Ranking Creative Language Characteristics in Small Data Scenarios
This work addresses the challenge of expensive data labeling for creative language ranking, which is important for downstream language applications, though it is incremental as it builds on existing models.
The paper tackles the problem of ranking creative language with limited labeled data by adapting the DirectRanker model and combining it with Gaussian process preference learning, achieving average Spearman's ρ improvements of 14% and 16% on humor and metaphor novelty tasks compared to previous state-of-the-art methods.

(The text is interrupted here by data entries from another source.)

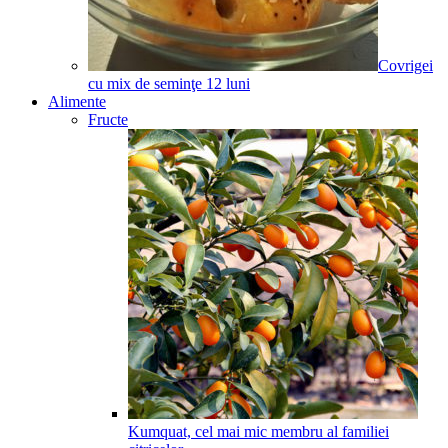
Covrigei
cu mix de seminţe
12
luni
Alimente
Fructe
Kumquat, cel mai mic membru al familiei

The ability to rank creative natural language provides an important general tool for downstream language understanding and generation. However, current deep ranking models require substantial amounts of labeled data that are difficult and expensive to obtain for different domains, languages and creative characteristics. A recent neural approach, the DirectRanker, promises to reduce the amount of training data needed but its application to text isn't fully explored. We therefore adapt the DirectRanker to provide a new deep model for ranking creative language with small data. We compare DirectRanker with a Bayesian approach, Gaussian process preference learning (GPPL), which has previously been shown to work well with sparse data. Our experiments with sparse training data show that while the performance of standard neural ranking approaches collapses with small training datasets, DirectRanker remains effective. We find that combining DirectRanker with GPPL increases performance across different settings by leveraging the complementary benefits of both models. Our combined approach outperforms the previous state-of-the-art on humor and metaphor novelty tasks, increasing Spearman's $ρ$ by 14% and 16% on average.